COMPLETE THE FOLLOWING:
1. In the Narcisse Kouokam biography below, which people besides Kouokam himself are named in the "Life and career" section?
2. Pick up the Narcisse Kouokam biography below after its final sentence and extend it.

-------- PASSAGE TO READ

- Born: 29 March 1962 Bafoussam, Cameroon
- Died: 10 August 2025 (aged 63) Yaoundé, Cameroon
- Occupation(s): Comedian Songwriter

= Narcisse Kouokam =

Cameroonian comedian and songwriter (1962–2025)

Narcisse Kouokam (29 March 1962 – 10 August 2025) was a Cameroonian comedian and songwriter.

==Life and career==
Born in Bafoussam on 29 March 1962, Kouokam began his comedy career while attending school in Yaoundé. He was influenced to begin comedy by Ambroise Mbia, Cameroonian actor and founder of the Rencontres Théâtrales Internationales du Cameroun. In the 1980s, he appeared on the Cameroon Radio Television show Roue libre. He also appeared on the TV show Tam-Tam week-end alongside singer François Misse Ngoh. Nicknamed the "Ayatollah of Humour", he took on the stage name Nar6 and produced a variety of sketches on the wrongdoings and shortcomings of society. His other collaborations included the likes of Jean Miché Kankan, Essindi Mindja, and Dave K. Moktoï.

----------------
-------- SUPPLIED ENTRIES

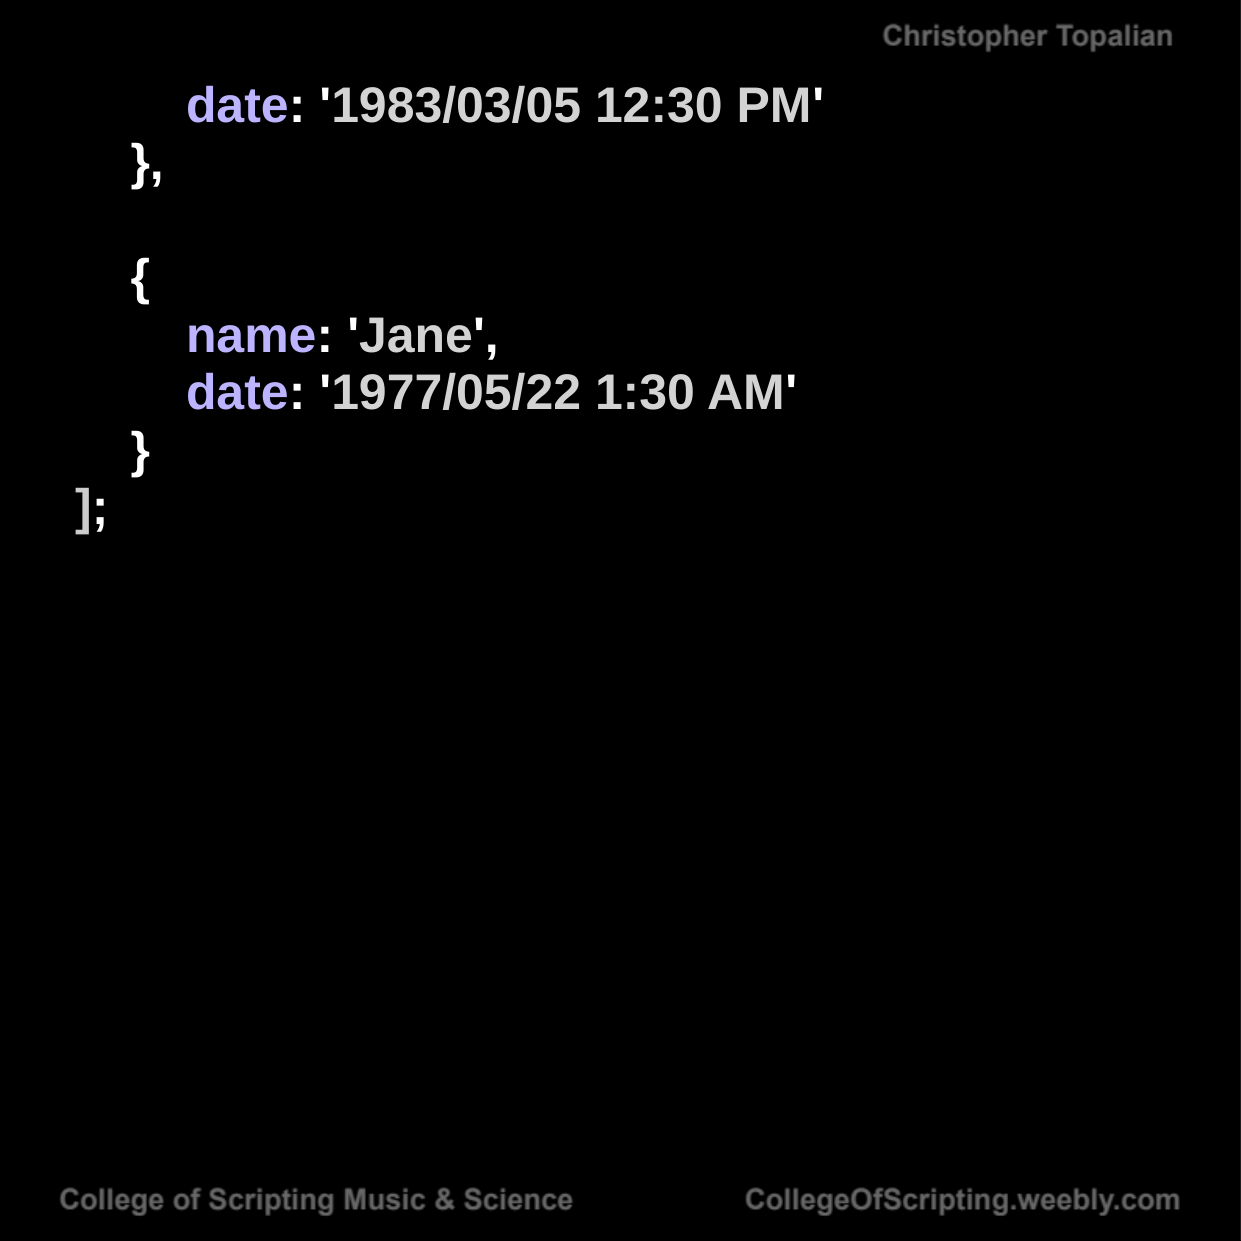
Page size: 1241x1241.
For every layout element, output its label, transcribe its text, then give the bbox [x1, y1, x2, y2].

----------------
-------- SUPPLIED ENTRIES

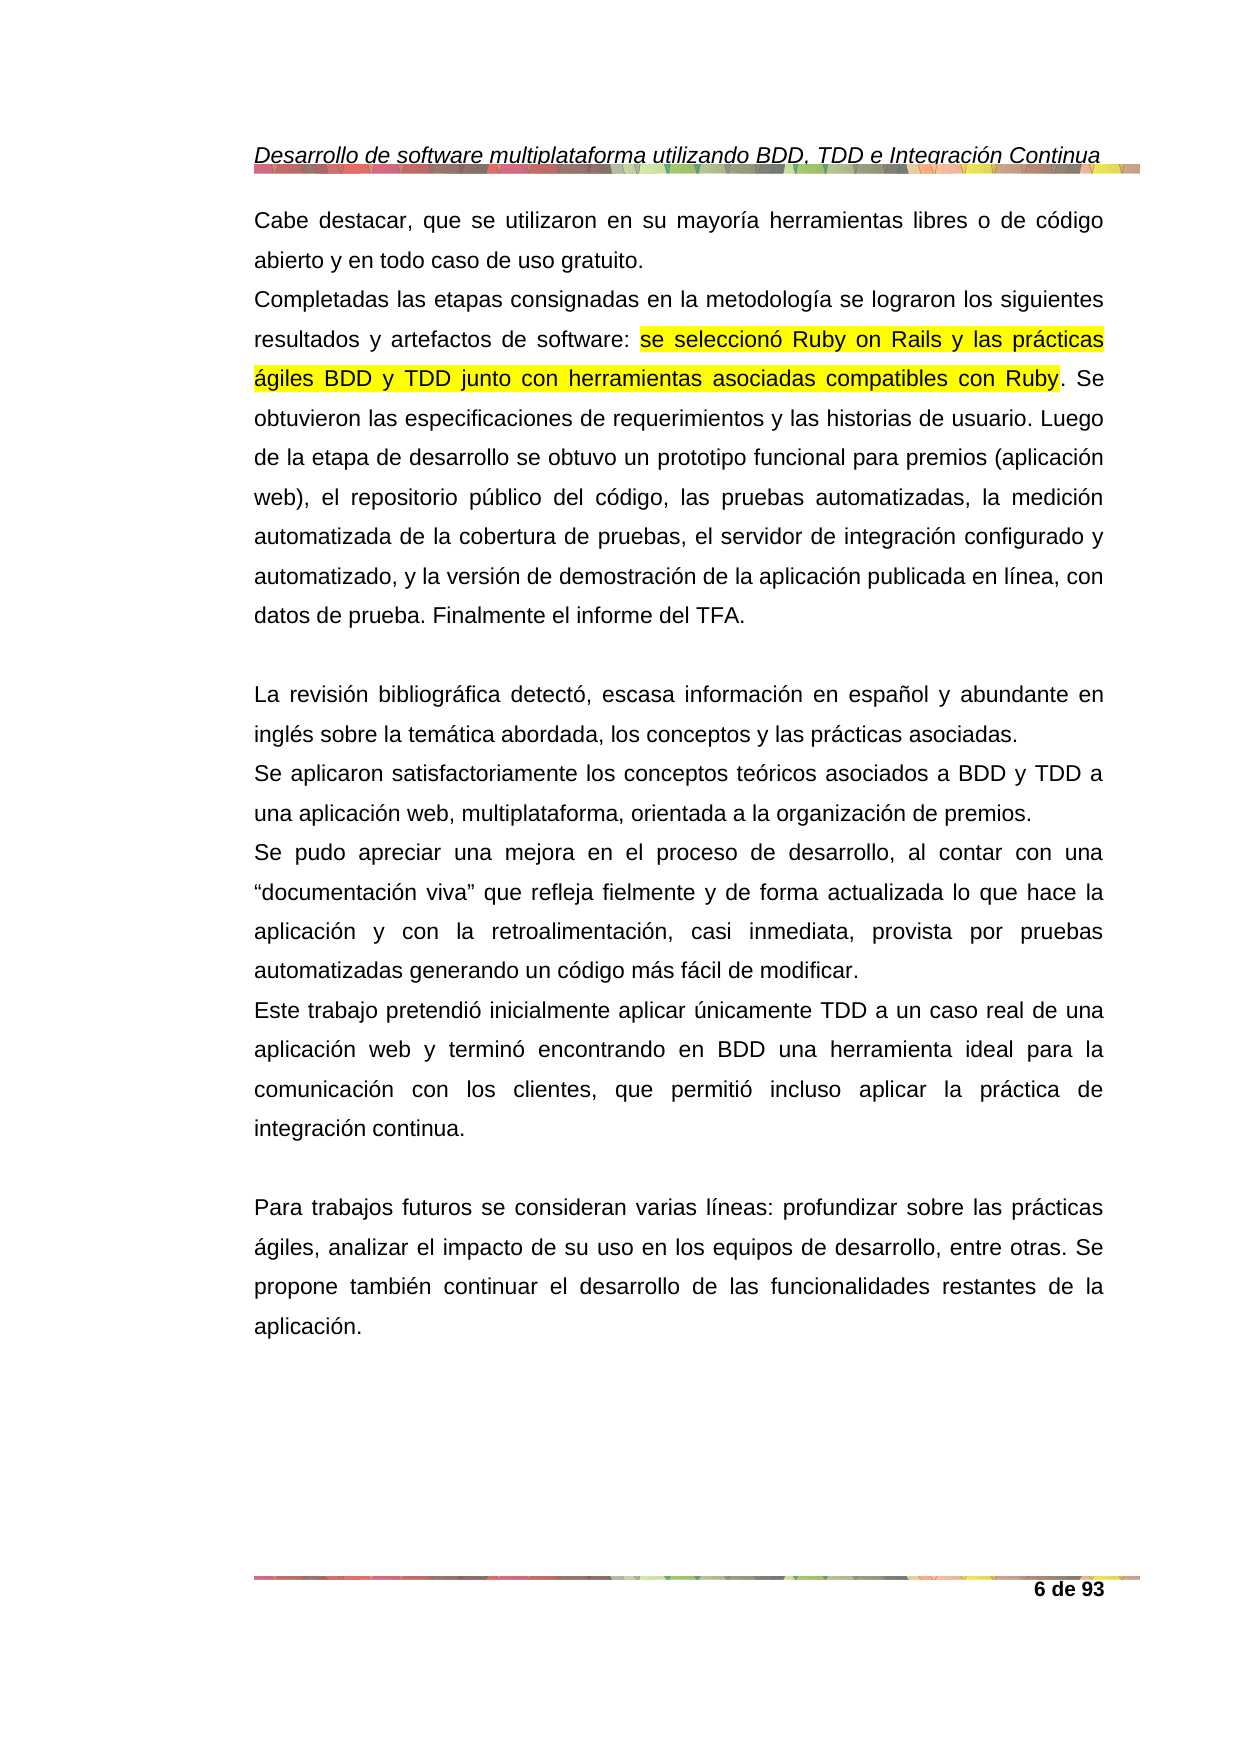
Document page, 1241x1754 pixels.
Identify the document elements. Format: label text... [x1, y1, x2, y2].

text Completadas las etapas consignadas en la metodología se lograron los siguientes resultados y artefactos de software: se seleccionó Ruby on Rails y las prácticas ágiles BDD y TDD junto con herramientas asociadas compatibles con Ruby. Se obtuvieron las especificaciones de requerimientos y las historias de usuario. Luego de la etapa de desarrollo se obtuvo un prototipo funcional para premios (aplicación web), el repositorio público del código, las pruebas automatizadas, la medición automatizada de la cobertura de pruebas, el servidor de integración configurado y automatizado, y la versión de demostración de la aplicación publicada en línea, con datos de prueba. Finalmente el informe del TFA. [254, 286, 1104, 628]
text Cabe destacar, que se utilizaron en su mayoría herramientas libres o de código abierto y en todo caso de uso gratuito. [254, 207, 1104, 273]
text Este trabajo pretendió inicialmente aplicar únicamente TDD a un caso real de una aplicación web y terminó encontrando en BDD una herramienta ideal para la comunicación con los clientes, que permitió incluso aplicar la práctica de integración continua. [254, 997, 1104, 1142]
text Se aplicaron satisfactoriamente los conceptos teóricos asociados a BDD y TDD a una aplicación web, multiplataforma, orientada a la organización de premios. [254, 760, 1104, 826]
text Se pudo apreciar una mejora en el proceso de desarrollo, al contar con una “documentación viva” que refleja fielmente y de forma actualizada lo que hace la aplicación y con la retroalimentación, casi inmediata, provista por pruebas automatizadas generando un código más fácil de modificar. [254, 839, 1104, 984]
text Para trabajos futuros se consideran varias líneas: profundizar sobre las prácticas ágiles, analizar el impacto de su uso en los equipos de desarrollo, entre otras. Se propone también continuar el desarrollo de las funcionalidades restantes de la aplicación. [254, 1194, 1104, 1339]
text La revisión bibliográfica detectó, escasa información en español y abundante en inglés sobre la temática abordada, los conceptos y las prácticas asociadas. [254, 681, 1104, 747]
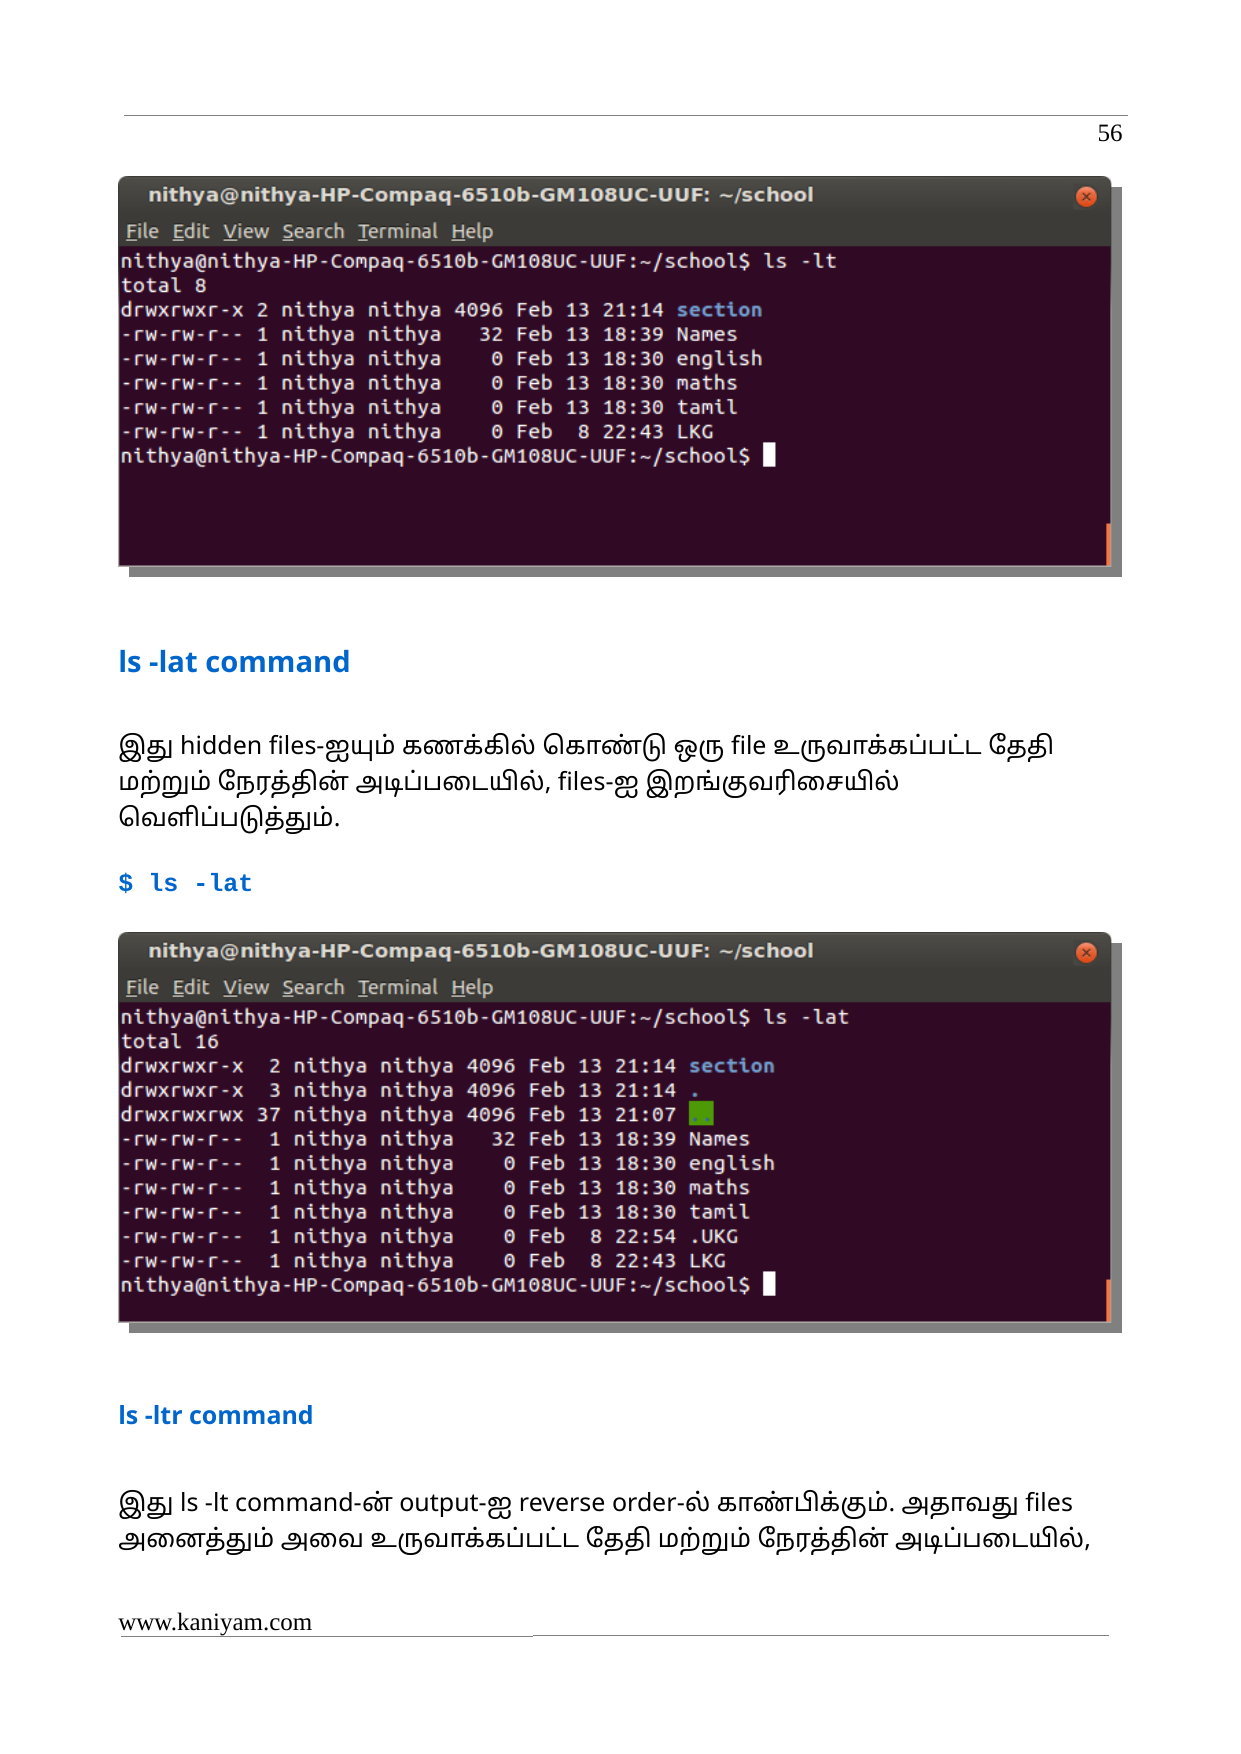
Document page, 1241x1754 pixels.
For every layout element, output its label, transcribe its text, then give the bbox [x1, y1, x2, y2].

----------------
-------- SUPPLIED ENTRIES

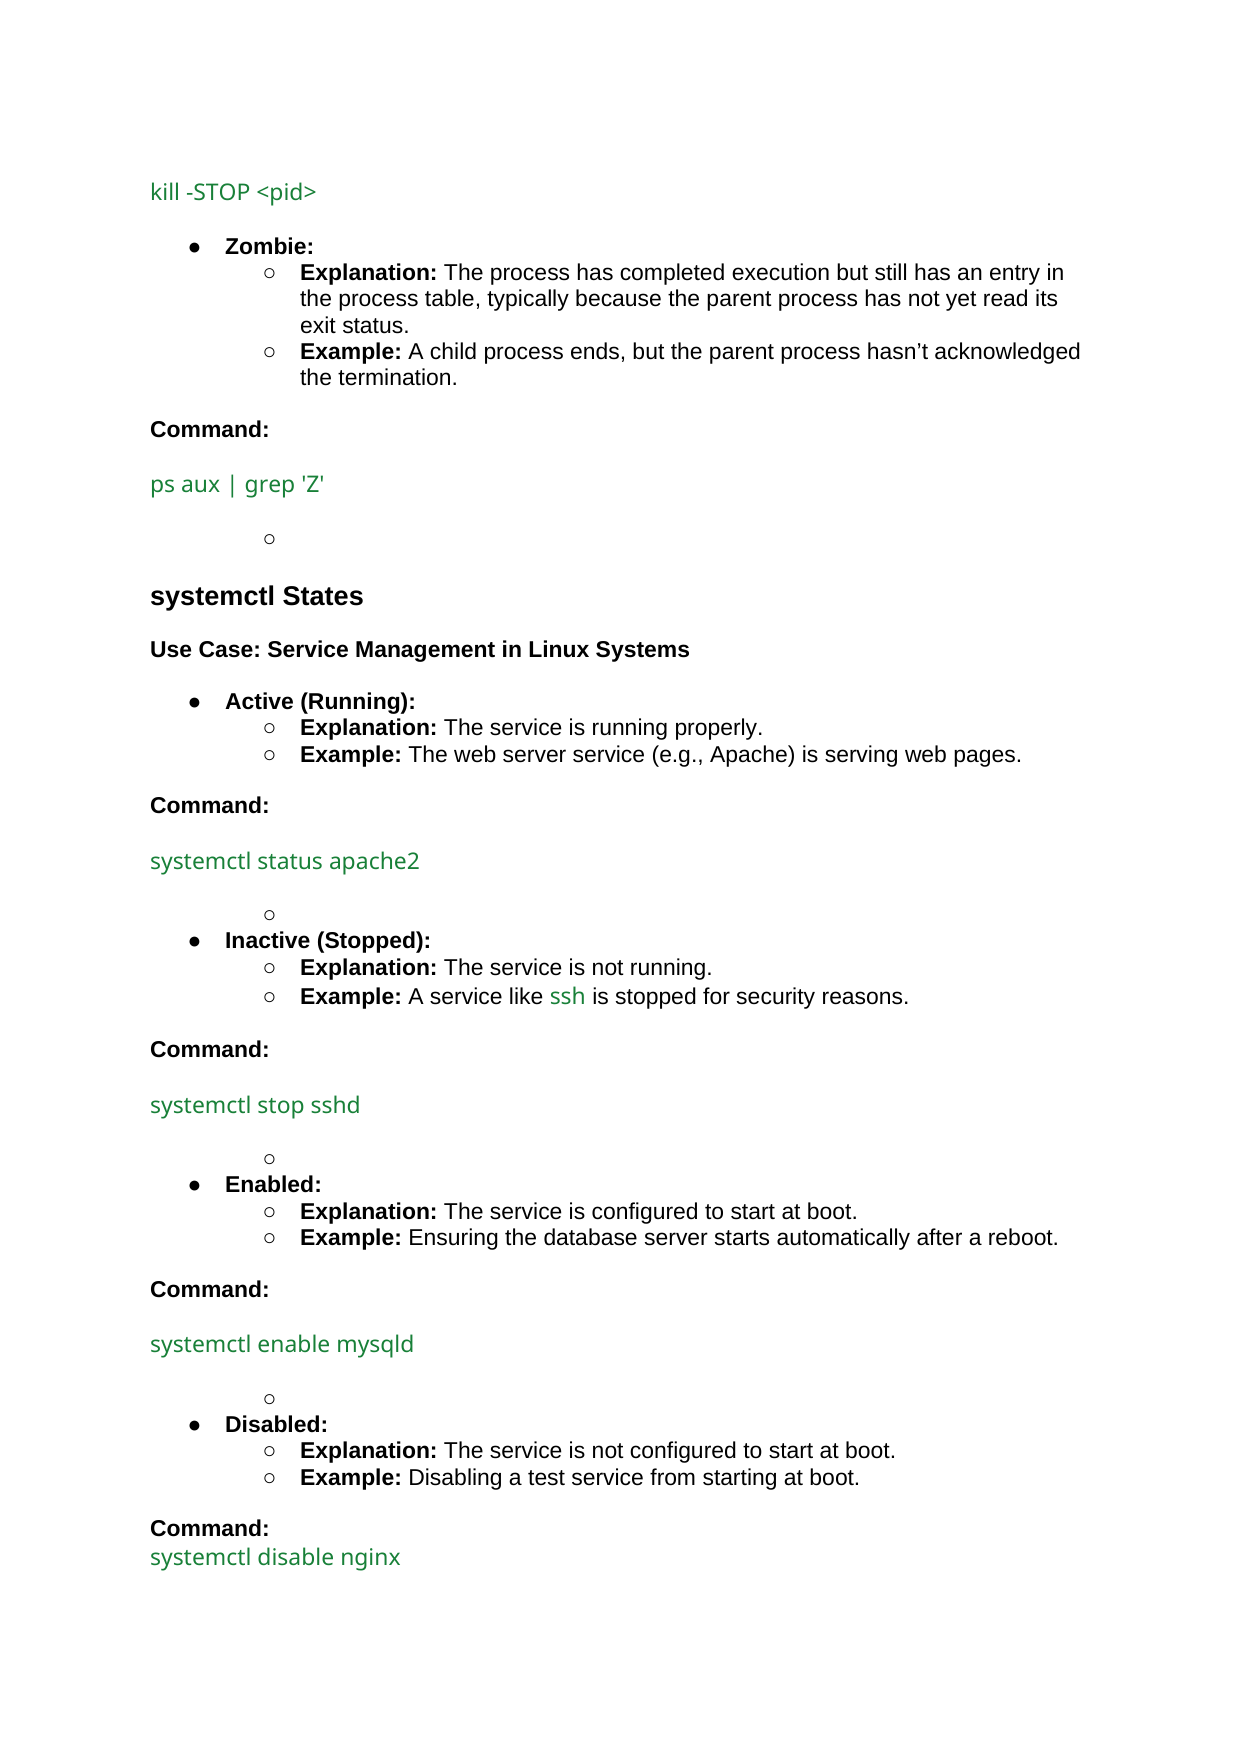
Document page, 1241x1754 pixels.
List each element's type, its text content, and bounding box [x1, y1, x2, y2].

----------------

RESPONSE LIST:
1. Ambroise Mbia, François Misse Ngoh, Jean Miché Kankan, Essindi Mindja, Dave K. Moktoï

2.
In 2019, Kouokam celebrated 35 years of his career in Yaoundé. He performed in a stage production titled Le Mariage de Miche under the direction of his friend Jacobin Yarro. In 2022, he performed at the Institut français du Cameroun and recounted his 60 ans de conneries (60 years of bullshit). He also cited a United States Department of State report from 2002 about an attack he had faced after criticizing abuses of the Cameroonian government.

Kouokam died in Yaoundé on 10 August 2025, at the age of 63.

==Publications==
- J'apprends vite à rire, mon livre unique de comique (2022)

==Other works==
- Appelez-moi honorable (Sketch, 1990)
- Téléphone circulaire (Sketch, 2000s)
- La coupe Karl Marx ; Le Discours dort (Compilation of sketches)
- Le match de l’année (EP, 2019)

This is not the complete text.